I noticed the playing cards as I looked in the cabinet for mugs. They were on the kitchen counter next to Joey’s formula and I didn’t remember seeing them there before. Next to them was a narrow thin score pad for recording bridge scores. It said so on the front.

“Have you and Mom been playing cards?” I asked Ola, showing her what I’d found.

“Why no. I’ve never been any good at that, and with Joey we didn’t have much extra time.” She looked a little closer. “I think I’ve seen them around in a drawer somewhere though. Pretty, aren’t they, with those strawberries on the front.”

Strawberries
. Of course. Now I detected a slight whiff of strawberry scent in the air. Why would Augusta set out a deck of bridge cards?

“Is there a bridge here on the estate?” I asked.

“Why yes, two or three I think.”

“Can you tell me where to find them?”

Ola swung her feet to the floor. “I can show you if you’ll let me go with you, but why?”

“Call it a hunch. I’ll try to explain later, and I’d rather you wait here for Pug.”

She took my hand in cool, dry fingers. “Please be careful, won’t you? And bring my baby back to me.
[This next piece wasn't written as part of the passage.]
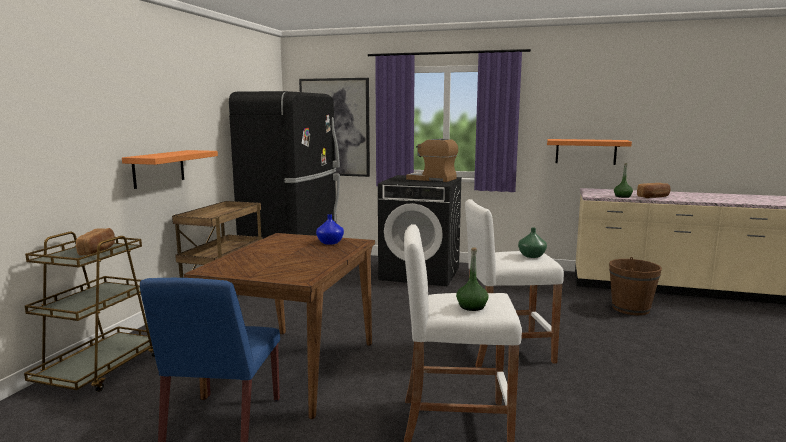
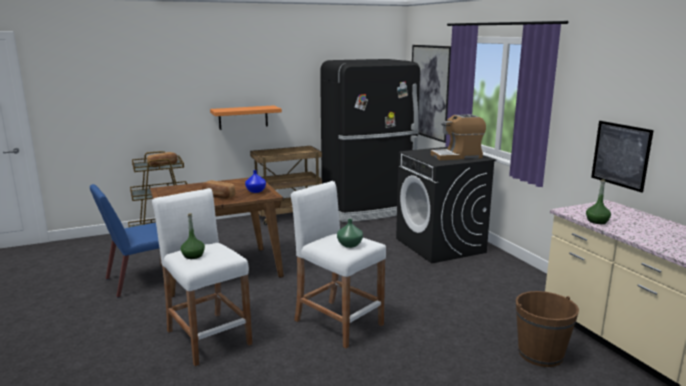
camera: 50 degrees right, 5 degrees up
coffee machine [406,138,458,182] -> coffee machine turned 90 degrees counterclockwise [431,114,486,160]
orange shelf [547,139,632,165] -> picture [591,121,654,193]
bread [637,183,670,198] -> bread moved to [202,180,235,199]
I couldn’t stand it if anything happened to Joey!”

“I’ll do my best,” I promised. “Now, be sure to lock the door behind me and tell Pug where I’ve gone.”

“Can we really trust him, Prentice?” Ola said, frowning. “After all, he is a Gaines.”
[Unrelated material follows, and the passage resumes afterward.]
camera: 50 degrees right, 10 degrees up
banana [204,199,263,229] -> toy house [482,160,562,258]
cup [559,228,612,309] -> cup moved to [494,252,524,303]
“And so is Joey,” I reminded her.

C
HAPTER
T
WENTY-SEVEN

I
hurried across the gravel drive, daring it to make any noise, and circled the sunken garden where the fountain splashed. Other than the trickle of water and an occasional birdsong, the grounds at Ellynwood were oppressively silent.

“Take a flashlight,” Ola had directed. “There’s one in that kitchen drawer by the door. It gets dark early with all these trees. And watch out for snakes. I always carry a stick.”

Snakes
! Oh, great! I clenched a long forked stick in one hand, the flashlight in the other. I’d almost rather meet up with Pershing Gaines and an arsenal of weapons. On the other side of the rose garden a narrow trail twisted off to the right, the pathway already deep in shadow. If I followed it for about a quarter of a mile,
then took the left branch, it would bring me to a stone bridge, Ola said.

Each footstep seemed amplified. Why did the place have to be so blasted quiet? If Joey were to cry, or to make any of his cute baby sounds, Pershing Gaines would hear. He might be watching me now, lurking behind that huge pine tree, crouched beneath a spreading magnolia. Oh, how I would welcome noise! A rushing river, the drone of an airplane, a radio playing—anything but this tattletale silence.